§ **What to work on**
When you find the line with "OVERVIEW SECTION ENDS" among the records below, reproduce it and each line after it exactly, ending with the line with "USE SECTION ENDS".

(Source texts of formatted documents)
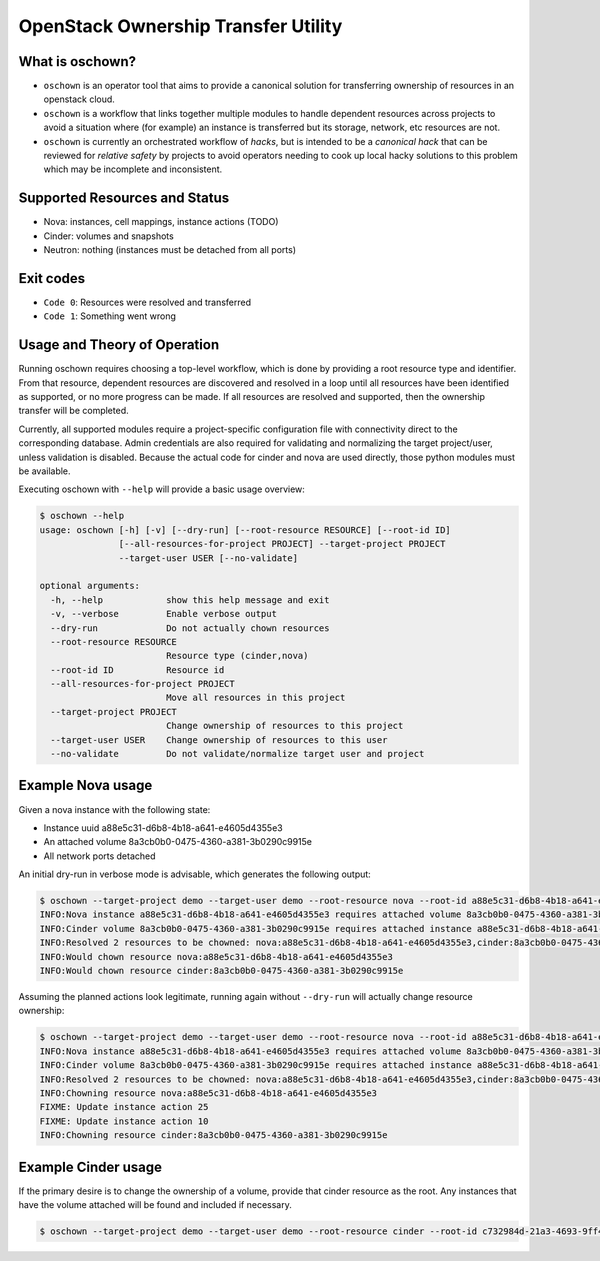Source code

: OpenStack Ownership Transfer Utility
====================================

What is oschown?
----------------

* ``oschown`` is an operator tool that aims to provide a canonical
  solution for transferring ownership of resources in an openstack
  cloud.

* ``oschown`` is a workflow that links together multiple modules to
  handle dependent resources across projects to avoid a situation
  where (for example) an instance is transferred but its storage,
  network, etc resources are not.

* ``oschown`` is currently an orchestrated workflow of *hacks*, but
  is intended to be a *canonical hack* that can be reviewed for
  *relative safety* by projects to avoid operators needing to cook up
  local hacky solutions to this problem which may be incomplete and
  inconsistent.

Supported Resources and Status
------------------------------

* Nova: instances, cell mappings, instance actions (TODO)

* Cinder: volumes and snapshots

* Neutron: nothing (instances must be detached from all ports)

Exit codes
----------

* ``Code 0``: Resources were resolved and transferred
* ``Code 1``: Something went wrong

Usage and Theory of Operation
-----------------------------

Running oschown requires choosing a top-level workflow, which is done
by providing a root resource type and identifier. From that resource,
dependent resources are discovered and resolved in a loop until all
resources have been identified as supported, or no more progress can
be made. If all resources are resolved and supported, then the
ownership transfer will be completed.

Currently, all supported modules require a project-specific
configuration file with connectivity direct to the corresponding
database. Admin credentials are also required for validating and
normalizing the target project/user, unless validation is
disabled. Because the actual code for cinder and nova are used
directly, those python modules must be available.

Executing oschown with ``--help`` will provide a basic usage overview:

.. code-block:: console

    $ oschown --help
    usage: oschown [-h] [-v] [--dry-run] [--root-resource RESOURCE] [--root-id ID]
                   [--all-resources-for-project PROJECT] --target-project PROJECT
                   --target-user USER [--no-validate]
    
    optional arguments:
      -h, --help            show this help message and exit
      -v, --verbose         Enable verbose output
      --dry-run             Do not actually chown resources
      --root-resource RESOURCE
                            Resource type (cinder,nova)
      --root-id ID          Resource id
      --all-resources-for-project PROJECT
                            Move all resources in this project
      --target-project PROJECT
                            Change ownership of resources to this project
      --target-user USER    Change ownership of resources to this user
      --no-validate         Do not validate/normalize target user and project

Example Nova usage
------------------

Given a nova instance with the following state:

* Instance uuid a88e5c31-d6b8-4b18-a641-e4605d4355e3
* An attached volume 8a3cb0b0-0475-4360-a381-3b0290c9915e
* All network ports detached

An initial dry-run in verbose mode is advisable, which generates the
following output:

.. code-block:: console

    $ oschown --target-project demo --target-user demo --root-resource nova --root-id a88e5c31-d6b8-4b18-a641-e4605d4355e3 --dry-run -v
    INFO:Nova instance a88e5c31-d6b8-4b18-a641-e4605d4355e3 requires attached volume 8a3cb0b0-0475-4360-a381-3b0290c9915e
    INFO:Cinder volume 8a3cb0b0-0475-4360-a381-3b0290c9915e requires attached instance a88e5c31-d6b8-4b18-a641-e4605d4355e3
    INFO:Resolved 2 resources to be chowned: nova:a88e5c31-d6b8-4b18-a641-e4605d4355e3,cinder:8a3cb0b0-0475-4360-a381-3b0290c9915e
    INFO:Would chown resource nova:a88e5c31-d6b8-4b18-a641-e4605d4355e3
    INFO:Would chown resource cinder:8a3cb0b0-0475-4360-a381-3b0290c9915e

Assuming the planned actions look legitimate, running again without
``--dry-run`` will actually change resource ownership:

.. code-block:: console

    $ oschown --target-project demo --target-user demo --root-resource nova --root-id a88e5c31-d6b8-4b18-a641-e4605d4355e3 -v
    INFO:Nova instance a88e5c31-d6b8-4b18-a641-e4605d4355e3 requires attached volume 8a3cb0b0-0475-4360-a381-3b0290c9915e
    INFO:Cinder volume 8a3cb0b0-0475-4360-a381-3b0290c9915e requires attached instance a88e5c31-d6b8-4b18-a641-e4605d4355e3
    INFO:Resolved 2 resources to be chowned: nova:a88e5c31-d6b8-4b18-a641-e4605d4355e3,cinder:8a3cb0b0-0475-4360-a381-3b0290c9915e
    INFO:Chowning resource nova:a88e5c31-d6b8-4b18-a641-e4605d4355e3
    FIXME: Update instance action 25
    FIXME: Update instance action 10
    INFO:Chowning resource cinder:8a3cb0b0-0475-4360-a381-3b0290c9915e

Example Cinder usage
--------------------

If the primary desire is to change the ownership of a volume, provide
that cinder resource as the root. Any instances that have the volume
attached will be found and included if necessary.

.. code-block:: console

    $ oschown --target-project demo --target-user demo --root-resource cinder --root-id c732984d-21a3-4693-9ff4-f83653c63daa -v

---

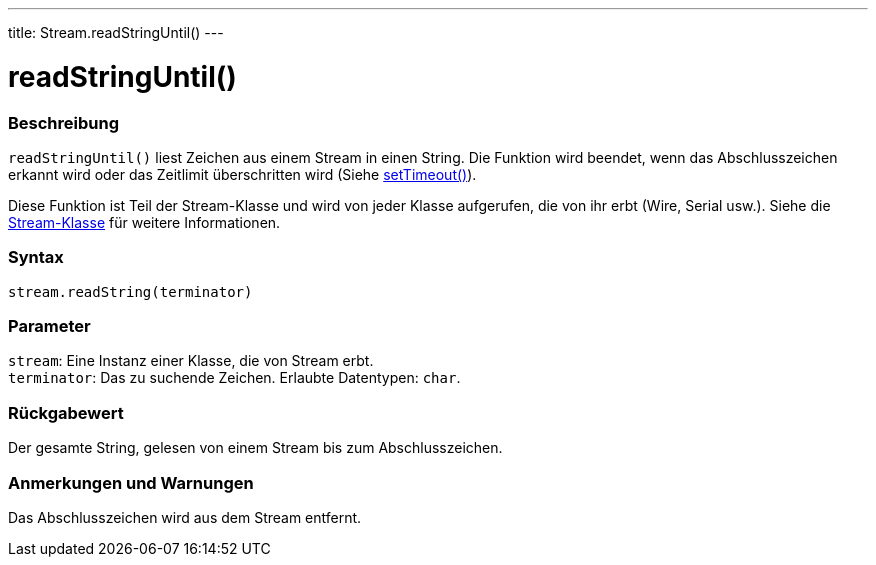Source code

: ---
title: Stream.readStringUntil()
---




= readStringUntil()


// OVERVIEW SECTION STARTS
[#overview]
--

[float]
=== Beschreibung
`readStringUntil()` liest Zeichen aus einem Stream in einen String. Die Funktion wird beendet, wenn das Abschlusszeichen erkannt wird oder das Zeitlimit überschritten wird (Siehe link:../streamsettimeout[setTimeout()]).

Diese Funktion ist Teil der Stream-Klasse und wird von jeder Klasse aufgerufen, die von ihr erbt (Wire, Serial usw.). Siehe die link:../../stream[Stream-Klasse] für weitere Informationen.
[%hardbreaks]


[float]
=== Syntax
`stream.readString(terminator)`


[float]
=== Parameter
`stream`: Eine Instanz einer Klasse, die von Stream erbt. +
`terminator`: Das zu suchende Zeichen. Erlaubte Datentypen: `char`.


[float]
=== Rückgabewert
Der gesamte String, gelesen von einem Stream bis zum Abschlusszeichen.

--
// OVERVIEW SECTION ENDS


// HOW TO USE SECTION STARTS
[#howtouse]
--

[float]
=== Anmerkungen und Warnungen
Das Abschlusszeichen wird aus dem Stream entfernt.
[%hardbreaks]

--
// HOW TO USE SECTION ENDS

* * *

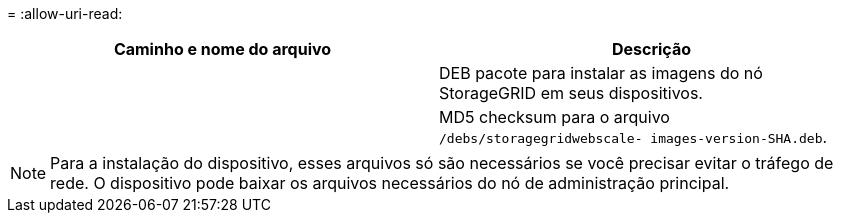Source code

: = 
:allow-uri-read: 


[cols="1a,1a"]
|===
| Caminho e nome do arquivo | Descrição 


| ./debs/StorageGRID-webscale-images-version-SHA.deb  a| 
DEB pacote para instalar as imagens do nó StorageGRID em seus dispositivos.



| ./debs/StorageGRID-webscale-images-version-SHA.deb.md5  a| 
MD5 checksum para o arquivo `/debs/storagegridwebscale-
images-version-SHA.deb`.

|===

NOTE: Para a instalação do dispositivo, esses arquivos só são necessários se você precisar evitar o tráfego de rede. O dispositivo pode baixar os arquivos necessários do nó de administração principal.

§ **Reply**
// OVERVIEW SECTION ENDS


// HOW TO USE SECTION STARTS
[#howtouse]
--

[float]
=== Anmerkungen und Warnungen
Das Abschlusszeichen wird aus dem Stream entfernt.
[%hardbreaks]

--
// HOW TO USE SECTION ENDS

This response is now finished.